Re: [PATCH v2] mm/mempolicy: track page allocations per mempolicy
From: Huang, Ying
Date: Tue Mar 17 2026 - 02:45:16 EST
"JP Kobryn (Meta)" <jp.kobryn@xxxxxxxxx> writes:
> On 3/15/26 7:54 PM, Huang, Ying wrote:
>> "JP Kobryn (Meta)" <jp.kobryn@xxxxxxxxx> writes:
>>
>>> On 3/13/26 12:34 AM, Vlastimil Babka (SUSE) wrote:
>>>> On 3/13/26 07:14, JP Kobryn (Meta) wrote:
>>>>> On 3/12/26 10:07 PM, Huang, Ying wrote:
>>>>>> "JP Kobryn (Meta)" <jp.kobryn@xxxxxxxxx> writes:
>>>>>>
>>>>>>> On 3/12/26 6:40 AM, Vlastimil Babka (SUSE) wrote:
>>>>>>>
>>>>>>> How about I change from per-policy hit/miss/foreign triplets to a single
>>>>>>> aggregated policy triplet (i.e. just 3 new counters which account for
>>>>>>> all policies)? They would follow the same hit/miss/foreign semantics
>>>>>>> already proposed (visible in quoted text above). This would still
>>>>>>> provide the otherwise missing signal of whether policy-driven
>>>>>>> allocations to a node are intentional or fallback.
>>>>>>>
>>>>>>> Note that I am also planning on moving the stats off of the memcg so the
>>>>>>> 3 new counters will be global per-node in response to similar feedback.
>>>>>>
>>>>>> Emm, what's the difference between these newly added counters and the
>>>>>> existing numa_hit/miss/foreign counters?
>>>>>
>>>>> The existing counters don't account for node masks in the policies that
>>>>> make use of them. An allocation can land on a node in the mask and still
>>>>> be considered a miss because it wasn't the preferred node.
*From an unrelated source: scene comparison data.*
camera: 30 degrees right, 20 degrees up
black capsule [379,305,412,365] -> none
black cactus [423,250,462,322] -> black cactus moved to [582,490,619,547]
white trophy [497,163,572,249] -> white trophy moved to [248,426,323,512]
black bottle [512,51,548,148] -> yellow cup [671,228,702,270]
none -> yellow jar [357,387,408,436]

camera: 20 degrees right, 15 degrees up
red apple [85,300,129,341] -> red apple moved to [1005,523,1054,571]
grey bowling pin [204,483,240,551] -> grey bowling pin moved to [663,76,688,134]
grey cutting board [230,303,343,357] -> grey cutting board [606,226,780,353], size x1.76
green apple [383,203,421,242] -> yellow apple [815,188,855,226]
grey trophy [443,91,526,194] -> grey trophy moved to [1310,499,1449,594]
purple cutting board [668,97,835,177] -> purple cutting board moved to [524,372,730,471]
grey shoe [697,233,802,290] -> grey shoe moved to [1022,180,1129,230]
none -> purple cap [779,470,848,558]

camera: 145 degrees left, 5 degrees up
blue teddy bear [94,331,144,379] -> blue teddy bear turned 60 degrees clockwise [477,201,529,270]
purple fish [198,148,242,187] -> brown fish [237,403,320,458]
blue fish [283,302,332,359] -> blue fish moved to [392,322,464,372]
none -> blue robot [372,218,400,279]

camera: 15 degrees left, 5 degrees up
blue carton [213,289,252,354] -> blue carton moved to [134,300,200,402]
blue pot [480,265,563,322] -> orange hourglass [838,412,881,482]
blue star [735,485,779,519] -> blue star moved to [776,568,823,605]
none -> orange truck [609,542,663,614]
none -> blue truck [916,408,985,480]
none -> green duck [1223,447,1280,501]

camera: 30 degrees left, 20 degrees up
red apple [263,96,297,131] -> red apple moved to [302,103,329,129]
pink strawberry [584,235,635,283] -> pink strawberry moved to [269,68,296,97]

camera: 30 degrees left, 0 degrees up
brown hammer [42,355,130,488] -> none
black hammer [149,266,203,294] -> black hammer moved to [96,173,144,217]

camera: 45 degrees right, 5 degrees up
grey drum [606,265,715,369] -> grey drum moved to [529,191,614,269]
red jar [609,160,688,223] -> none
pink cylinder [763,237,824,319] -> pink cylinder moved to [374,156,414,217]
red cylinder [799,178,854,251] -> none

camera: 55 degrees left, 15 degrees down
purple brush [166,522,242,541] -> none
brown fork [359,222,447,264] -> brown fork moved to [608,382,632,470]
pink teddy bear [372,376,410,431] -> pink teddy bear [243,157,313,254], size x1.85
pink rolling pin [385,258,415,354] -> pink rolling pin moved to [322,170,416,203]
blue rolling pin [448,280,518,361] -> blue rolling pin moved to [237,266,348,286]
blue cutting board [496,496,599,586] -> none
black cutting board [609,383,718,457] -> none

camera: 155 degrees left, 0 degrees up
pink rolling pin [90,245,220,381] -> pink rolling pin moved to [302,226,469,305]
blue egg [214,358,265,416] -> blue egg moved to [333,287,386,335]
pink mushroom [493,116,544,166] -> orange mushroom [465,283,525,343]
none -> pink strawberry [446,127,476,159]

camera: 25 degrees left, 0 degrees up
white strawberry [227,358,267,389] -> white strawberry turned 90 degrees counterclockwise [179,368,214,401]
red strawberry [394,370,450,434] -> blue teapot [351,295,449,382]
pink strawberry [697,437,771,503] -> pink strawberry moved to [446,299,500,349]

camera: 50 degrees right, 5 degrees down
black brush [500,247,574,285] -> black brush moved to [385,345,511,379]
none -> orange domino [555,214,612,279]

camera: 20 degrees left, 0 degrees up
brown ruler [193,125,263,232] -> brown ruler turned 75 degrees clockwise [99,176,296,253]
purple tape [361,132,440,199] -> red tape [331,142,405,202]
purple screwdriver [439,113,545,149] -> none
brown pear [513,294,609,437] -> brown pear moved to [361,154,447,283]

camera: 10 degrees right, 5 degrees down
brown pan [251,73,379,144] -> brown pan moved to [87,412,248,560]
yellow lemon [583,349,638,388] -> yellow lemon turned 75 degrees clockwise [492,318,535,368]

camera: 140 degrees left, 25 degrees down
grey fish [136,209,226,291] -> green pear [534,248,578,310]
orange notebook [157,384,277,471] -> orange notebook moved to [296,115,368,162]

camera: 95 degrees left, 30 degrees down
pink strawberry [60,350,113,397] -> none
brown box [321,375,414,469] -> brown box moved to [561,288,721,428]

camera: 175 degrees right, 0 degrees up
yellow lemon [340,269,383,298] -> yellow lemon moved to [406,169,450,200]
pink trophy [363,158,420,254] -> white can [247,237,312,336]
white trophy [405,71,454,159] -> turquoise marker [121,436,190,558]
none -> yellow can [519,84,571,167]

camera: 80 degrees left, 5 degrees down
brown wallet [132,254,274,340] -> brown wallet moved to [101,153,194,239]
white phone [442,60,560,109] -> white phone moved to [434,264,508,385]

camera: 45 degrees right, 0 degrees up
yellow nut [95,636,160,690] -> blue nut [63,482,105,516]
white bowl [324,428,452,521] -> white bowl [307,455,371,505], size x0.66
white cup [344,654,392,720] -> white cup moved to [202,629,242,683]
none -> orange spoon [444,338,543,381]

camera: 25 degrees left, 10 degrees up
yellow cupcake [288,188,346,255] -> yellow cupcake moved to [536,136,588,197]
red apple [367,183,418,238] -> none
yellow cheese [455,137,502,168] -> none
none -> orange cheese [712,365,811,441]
>>>> That sounds like we could just a new counter e.g. numa_hit_preferred
>>>> and
>>>> adjust definitions accordingly? Or some other variant that fills the gap?
>>>
>>> It's an interesting thought. Looking into these existing counters more,
>>> the in-kernel direct node allocations, which don't fall under any
>>> mempolicy, are also included in these stats. One good example might be
>>> include/linux/skbuff.h, where __dev_alloc_pages() calls
>>> alloc_pages_node_noprof(NUMA_NO_NODE, ...) which eventually reaches
>>> zone_statistics() and increments the stats.
>> IIUC, the default memory policy is used here, that is, MPOL_LOCAL.
>
> I'm not seeing that. zone_statistics() is eventually reached.
> alloc_pages_mpol() is not.
Yes. The page isn't allocated through alloc_pages_mpol(). For example,
if we want to allocate pages for the kernel instead of user space
applications. However, IMHO, the equivalent memory policy is
MPOL_LOCAL, that is, allocate from local node firstly, then fallback to
other nodes. I don't think that alloc_pages_mpol() is so special.
---
Best Regards,
Huang, Ying